At the same time, Trump alternates threats with peacemaking intentions, often within the same speech. In particular, at a briefing where a threat was voiced to support an Israeli hypothetical strike on Iran's territory, the American leader expressed his willingness to meet with Iran's top leadership to discuss political issues and the contours of a new nuclear deal.
Such statements demonstrate that the Republican administration has not yet developed a clear position on the ultimate goal of the negotiations and the content of the new version of the nuclear deal. Although public tensions between the "hawks" led by Secretary of State Marco Rubio and supporters of "detente", Vice President Jay Dee Vance and Special Envoy Steve Witkoff have become less noticeable.
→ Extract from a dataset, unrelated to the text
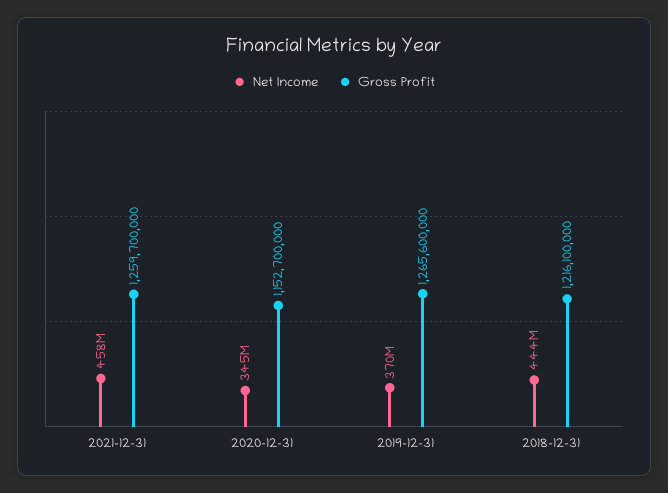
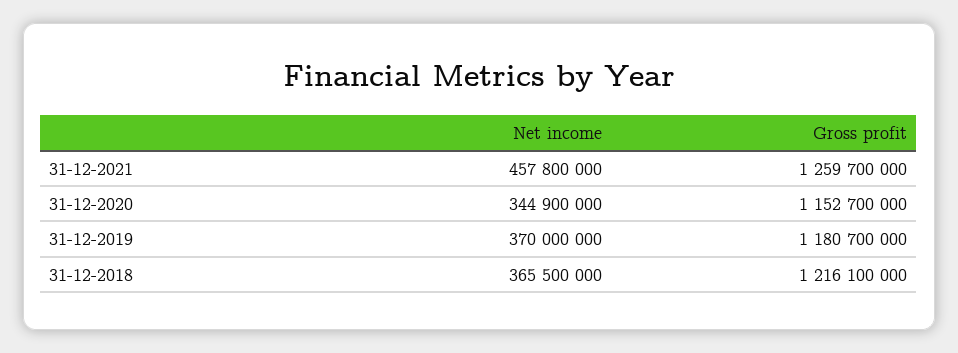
Gross Profit, 2019-12-31: 1265600000 -> 1180700000
Net Income, 2018-12-31: 444000000 -> 365500000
In addition, Washington has decided on a key red line in the negotiations, which it broadcasts externally: Iran should not possess nuclear weapons. The issues of Tehran's development of the missile program or its support for the "axis of resistance" are gradually fading into the background.
The Israeli factor
Much more attention is focused on Israel as the least predictable force whose interests are affected by a potential nuclear deal. There remains a belief among Israeli elites that Iran is continuing to work on its atomic arsenal and is using negotiations with the United States as a cover, although such conclusions are dictated rather by personal concerns of the Israeli right and are at odds with the assessments of the IAEA and American intelligence agencies.
A strike on the Iranian infrastructure, albeit limited, is still seen by Tel Aviv as the only possible option. However, the Israelis have recently been trying not to promote the idea of an imminent strike too much, so as not to spoil the negotiating atmosphere in Muscat. For example, the country's Foreign Minister Gideon Saar, in an interview with The Telegraph, denied rumors that Tel Aviv was planning to attack Iran's nuclear program facilities as early as May. At the same time, Saar stressed that the country is "ready for any scenario," including a military one.
At the same time, Israeli rhetoric does not have much influence on the vector of negotiations, as it is perceived by both Tehran and Washington as characteristic and permanent.